I am working on a project to predict when eggs will hatch based on the environment. To evaluate how accurate the model is, I plan to use the residuals from the predicted date of hatching and the actual date of hatching. For example, if the model predicts an egg will hatch on Sept. 10th and it actually hatches on Sept. 15th, then I can say this data point has a residual of 5. Analyzing these residuals will be extremely straight forward with many methods available.
The problem I have is that sometimes the eggs never hatch (i.e. the environment is ill-suited for the eggs so some of them die). I cannot simply throw these data points out since the best model should be able to 'predict' this. For example, if one model predicts an egg will hatch on Sept. 10th, a second predicts it will hatch on Sept. 20th, and the egg never hatches, then I can say that the second model preformed better than the first. This is because of complicated biology reasons that I do not think are particularly relevant, but I will go into if anyone asks.
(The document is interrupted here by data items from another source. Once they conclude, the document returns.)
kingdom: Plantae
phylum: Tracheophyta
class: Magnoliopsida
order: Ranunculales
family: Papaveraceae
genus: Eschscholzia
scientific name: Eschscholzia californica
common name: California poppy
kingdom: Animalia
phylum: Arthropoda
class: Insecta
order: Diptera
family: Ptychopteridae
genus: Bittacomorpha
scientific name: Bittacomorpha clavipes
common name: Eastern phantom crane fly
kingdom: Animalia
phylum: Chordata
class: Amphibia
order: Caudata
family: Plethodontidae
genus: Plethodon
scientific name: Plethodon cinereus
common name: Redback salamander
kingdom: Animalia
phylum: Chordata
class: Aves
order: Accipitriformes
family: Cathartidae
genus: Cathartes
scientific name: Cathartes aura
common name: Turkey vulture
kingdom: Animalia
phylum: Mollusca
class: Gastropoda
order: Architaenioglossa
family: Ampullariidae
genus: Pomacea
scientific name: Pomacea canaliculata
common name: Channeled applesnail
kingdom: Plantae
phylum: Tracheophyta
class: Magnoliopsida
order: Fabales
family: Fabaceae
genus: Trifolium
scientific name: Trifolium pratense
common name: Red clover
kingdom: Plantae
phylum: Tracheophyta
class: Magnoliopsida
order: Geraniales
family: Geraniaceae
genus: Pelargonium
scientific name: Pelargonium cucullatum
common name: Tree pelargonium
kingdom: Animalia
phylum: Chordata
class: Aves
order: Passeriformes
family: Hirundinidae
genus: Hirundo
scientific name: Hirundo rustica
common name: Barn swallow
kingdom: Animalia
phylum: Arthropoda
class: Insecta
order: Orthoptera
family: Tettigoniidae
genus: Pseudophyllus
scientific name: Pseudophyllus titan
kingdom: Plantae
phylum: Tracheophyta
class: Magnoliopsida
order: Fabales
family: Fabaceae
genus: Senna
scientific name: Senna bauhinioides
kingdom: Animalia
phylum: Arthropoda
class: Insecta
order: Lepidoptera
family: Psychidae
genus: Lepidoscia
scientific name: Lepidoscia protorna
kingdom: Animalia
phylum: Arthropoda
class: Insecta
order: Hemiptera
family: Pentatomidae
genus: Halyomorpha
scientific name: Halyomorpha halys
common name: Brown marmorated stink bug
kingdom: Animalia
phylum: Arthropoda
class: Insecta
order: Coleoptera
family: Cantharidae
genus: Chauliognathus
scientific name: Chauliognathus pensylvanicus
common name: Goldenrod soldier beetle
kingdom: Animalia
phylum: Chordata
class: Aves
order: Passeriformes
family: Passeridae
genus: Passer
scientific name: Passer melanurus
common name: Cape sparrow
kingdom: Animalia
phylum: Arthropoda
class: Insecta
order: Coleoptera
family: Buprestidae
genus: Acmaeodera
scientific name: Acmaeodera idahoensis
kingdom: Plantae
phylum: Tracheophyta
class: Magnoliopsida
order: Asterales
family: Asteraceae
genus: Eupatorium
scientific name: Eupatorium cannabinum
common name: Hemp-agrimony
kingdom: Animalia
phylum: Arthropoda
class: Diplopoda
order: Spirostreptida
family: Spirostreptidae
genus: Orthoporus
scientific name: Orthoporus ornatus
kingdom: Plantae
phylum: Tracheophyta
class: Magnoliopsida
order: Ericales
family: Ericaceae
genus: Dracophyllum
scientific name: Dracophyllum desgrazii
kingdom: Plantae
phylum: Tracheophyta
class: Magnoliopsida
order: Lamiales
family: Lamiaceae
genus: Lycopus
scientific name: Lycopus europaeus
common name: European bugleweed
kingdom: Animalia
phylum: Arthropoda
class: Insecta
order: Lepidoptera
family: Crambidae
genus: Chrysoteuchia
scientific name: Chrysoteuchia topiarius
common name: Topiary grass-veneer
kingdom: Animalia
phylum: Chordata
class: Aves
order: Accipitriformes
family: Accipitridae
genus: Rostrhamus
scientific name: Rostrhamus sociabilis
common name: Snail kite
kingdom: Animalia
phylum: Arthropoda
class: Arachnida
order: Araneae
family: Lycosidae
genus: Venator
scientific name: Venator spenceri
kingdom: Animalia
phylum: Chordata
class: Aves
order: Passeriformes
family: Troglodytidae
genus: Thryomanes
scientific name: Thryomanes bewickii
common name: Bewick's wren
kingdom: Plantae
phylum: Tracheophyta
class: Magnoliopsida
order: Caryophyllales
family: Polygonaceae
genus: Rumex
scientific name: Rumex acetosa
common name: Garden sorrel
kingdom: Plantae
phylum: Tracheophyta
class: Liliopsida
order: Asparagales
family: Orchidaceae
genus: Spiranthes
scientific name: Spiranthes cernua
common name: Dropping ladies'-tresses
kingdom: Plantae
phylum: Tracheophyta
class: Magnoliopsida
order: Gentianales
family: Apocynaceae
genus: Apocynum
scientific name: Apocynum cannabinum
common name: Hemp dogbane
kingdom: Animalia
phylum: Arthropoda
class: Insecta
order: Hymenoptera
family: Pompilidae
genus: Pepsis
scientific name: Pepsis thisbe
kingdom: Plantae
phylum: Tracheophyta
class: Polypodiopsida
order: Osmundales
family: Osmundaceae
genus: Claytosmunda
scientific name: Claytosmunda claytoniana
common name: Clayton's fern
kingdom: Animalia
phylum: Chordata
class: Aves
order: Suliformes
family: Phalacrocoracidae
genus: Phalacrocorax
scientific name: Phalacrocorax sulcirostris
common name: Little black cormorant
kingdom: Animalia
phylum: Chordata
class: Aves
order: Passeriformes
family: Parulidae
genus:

I do not see how to quantify the residuals for these unhatched eggs. My best guess is that I am going about this whole process wrong. Maybe analyzing residuals is not the best way to determine how accurate my model is. If I treat hatching vs not hatching as a presence–absence data, then there are a few techniques available to me. However, doing this ignores the first case, where eggs do hatch and residuals are available. I really have no good ideas on how to go about this. What should I be doing?